= WRITTEN INSTRUCTION =
Copy out the part of the records that opens with the line containing "family: Agaraceae" and closes with the line containing "name author: Jacq.", keeping both of those lines.

= RECORDS TO PROCESS =
--------------------------------
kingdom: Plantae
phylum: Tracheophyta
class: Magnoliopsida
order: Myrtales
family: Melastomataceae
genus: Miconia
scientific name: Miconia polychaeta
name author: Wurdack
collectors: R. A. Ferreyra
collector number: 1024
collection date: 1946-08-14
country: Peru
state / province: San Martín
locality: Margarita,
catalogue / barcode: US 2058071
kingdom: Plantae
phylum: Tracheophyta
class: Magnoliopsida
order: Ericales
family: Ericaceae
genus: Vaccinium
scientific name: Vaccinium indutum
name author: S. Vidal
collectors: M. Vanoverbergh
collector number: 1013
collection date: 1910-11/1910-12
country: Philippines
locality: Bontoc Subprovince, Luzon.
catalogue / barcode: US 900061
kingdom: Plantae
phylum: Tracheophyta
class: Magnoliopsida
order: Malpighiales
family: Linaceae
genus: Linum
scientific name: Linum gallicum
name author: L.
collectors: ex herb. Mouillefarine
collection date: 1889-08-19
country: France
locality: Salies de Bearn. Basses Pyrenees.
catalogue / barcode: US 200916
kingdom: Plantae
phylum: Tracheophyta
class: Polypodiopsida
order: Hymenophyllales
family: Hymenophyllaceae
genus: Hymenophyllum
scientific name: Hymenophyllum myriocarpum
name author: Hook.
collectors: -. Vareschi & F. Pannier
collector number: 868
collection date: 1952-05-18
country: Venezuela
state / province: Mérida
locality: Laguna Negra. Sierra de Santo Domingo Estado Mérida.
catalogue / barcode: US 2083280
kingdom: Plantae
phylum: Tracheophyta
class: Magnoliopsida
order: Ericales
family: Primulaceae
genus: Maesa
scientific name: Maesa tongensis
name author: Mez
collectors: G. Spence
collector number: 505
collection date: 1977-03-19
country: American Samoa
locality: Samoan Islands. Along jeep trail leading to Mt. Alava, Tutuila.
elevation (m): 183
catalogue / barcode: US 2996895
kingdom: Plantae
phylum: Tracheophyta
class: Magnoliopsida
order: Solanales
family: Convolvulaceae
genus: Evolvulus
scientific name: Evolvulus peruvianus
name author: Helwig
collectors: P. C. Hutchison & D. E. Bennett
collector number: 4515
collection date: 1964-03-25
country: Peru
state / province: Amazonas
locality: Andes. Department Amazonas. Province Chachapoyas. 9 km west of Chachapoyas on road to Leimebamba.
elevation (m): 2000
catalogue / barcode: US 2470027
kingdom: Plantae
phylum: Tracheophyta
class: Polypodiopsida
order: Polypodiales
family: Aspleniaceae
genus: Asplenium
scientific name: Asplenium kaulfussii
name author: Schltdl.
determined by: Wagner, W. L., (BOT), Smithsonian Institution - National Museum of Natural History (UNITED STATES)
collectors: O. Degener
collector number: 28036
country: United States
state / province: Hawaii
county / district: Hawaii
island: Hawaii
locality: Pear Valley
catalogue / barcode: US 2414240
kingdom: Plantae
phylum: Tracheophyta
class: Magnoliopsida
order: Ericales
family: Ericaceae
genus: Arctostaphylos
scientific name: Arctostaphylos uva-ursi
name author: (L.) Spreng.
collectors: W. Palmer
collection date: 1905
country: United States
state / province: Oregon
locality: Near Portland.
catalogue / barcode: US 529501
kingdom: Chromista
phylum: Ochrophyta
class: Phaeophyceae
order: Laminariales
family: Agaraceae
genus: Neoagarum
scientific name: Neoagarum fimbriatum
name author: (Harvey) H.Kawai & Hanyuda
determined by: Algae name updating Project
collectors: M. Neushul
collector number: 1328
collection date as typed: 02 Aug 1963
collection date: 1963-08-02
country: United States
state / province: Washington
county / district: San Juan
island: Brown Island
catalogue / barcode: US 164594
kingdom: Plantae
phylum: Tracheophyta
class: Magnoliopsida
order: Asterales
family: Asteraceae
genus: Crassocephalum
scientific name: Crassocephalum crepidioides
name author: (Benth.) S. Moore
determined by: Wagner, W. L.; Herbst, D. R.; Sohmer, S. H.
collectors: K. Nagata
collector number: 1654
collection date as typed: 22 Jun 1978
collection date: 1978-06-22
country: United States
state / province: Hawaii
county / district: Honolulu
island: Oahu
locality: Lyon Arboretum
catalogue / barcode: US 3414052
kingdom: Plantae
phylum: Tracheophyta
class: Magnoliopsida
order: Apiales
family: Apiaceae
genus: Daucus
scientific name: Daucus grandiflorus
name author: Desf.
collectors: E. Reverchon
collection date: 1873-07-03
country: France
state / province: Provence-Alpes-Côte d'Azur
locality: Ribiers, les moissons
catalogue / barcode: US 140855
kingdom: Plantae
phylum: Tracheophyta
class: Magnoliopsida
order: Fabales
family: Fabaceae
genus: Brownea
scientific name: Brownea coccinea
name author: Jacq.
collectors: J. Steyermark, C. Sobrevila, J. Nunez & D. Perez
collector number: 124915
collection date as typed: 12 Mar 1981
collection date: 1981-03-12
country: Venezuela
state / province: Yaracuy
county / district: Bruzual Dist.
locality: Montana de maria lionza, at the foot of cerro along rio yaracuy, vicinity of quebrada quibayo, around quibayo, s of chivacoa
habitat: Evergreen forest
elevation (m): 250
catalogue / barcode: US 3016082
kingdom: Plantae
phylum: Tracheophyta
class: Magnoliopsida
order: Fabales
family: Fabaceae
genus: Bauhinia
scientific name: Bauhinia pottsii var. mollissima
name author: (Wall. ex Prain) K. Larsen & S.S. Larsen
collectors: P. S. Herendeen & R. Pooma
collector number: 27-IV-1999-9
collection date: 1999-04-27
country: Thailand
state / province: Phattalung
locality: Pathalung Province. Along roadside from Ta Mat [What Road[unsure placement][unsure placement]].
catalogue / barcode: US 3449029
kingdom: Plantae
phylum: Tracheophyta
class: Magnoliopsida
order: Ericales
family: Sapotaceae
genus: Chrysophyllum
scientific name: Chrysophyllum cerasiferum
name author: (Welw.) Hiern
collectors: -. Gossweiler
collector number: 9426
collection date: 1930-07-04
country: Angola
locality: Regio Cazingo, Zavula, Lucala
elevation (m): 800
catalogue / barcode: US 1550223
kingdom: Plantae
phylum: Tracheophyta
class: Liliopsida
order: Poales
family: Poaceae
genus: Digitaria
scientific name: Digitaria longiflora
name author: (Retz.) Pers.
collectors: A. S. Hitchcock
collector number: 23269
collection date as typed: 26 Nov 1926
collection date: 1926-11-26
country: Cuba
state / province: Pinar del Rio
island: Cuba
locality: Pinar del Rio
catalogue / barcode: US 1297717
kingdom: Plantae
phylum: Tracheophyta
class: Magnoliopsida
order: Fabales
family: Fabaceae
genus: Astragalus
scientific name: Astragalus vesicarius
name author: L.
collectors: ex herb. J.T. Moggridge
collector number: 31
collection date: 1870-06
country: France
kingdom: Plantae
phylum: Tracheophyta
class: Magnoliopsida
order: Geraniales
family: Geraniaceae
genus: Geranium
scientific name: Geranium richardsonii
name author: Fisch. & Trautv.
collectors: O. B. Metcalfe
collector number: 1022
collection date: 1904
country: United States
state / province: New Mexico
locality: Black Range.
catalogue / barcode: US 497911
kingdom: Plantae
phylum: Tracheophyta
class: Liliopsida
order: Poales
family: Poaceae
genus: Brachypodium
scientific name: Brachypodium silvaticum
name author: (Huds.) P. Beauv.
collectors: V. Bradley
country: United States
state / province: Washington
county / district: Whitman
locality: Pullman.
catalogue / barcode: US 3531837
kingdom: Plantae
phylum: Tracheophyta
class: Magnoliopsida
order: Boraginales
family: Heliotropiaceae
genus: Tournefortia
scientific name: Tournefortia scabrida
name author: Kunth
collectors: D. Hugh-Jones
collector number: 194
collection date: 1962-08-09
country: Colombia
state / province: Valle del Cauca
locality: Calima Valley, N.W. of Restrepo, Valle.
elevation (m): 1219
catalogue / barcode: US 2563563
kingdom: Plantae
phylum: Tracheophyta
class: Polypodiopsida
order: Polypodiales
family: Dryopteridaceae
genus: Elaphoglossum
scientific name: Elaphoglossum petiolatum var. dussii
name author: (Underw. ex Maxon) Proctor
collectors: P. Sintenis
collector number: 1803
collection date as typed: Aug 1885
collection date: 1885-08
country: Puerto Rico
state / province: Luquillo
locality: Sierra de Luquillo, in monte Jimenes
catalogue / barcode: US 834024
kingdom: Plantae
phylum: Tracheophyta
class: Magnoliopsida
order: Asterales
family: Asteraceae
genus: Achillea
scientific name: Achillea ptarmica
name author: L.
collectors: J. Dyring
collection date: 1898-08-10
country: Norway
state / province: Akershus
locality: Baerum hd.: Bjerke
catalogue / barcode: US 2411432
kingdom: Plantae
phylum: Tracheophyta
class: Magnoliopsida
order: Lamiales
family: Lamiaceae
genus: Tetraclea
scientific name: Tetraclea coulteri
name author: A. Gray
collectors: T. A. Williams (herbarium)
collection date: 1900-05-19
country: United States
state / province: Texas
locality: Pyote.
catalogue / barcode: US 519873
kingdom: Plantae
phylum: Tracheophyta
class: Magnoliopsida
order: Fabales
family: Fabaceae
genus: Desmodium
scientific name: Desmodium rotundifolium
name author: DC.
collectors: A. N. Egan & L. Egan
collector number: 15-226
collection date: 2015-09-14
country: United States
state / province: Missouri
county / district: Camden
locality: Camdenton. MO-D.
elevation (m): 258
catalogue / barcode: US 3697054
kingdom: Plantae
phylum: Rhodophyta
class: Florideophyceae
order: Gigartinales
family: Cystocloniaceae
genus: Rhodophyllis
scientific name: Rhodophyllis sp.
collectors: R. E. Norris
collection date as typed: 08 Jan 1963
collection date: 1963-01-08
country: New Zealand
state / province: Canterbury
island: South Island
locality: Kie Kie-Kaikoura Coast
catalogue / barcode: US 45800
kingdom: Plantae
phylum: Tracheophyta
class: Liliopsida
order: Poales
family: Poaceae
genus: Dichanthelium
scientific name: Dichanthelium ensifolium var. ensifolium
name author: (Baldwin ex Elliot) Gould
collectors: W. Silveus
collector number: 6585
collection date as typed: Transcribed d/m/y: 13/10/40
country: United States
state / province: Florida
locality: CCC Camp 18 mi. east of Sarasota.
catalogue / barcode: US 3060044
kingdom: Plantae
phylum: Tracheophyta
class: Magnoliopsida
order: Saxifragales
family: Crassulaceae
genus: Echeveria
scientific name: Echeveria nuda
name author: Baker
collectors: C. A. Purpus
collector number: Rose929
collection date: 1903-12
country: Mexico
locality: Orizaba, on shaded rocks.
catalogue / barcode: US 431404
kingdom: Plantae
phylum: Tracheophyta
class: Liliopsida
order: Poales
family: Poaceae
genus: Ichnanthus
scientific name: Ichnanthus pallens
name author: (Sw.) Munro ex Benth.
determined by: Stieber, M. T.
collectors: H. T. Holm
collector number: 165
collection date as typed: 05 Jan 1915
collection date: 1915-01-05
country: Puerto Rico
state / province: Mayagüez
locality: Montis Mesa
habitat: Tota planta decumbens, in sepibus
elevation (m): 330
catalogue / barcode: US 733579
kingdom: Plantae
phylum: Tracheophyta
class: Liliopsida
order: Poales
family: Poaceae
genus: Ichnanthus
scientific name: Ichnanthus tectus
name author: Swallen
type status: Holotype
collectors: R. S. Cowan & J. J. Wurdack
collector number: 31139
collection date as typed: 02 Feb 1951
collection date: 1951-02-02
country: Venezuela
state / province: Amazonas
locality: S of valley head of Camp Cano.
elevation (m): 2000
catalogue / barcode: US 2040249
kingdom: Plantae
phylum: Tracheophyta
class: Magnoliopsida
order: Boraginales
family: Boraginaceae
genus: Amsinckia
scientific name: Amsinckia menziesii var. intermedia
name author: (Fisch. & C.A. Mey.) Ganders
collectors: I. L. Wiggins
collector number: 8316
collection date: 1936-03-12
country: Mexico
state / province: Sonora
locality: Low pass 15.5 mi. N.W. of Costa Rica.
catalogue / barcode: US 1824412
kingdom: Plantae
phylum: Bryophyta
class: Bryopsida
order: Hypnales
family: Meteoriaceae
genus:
--------------------------------
= RESPONSE TO THIS EXERCISE =
family: Agaraceae
genus: Neoagarum
scientific name: Neoagarum fimbriatum
name author: (Harvey) H.Kawai & Hanyuda
determined by: Algae name updating Project
collectors: M. Neushul
collector number: 1328
collection date as typed: 02 Aug 1963
collection date: 1963-08-02
country: United States
state / province: Washington
county / district: San Juan
island: Brown Island
catalogue / barcode: US 164594
kingdom: Plantae
phylum: Tracheophyta
class: Magnoliopsida
order: Asterales
family: Asteraceae
genus: Crassocephalum
scientific name: Crassocephalum crepidioides
name author: (Benth.) S. Moore
determined by: Wagner, W. L.; Herbst, D. R.; Sohmer, S. H.
collectors: K. Nagata
collector number: 1654
collection date as typed: 22 Jun 1978
collection date: 1978-06-22
country: United States
state / province: Hawaii
county / district: Honolulu
island: Oahu
locality: Lyon Arboretum
catalogue / barcode: US 3414052
kingdom: Plantae
phylum: Tracheophyta
class: Magnoliopsida
order: Apiales
family: Apiaceae
genus: Daucus
scientific name: Daucus grandiflorus
name author: Desf.
collectors: E. Reverchon
collection date: 1873-07-03
country: France
state / province: Provence-Alpes-Côte d'Azur
locality: Ribiers, les moissons
catalogue / barcode: US 140855
kingdom: Plantae
phylum: Tracheophyta
class: Magnoliopsida
order: Fabales
family: Fabaceae
genus: Brownea
scientific name: Brownea coccinea
name author: Jacq.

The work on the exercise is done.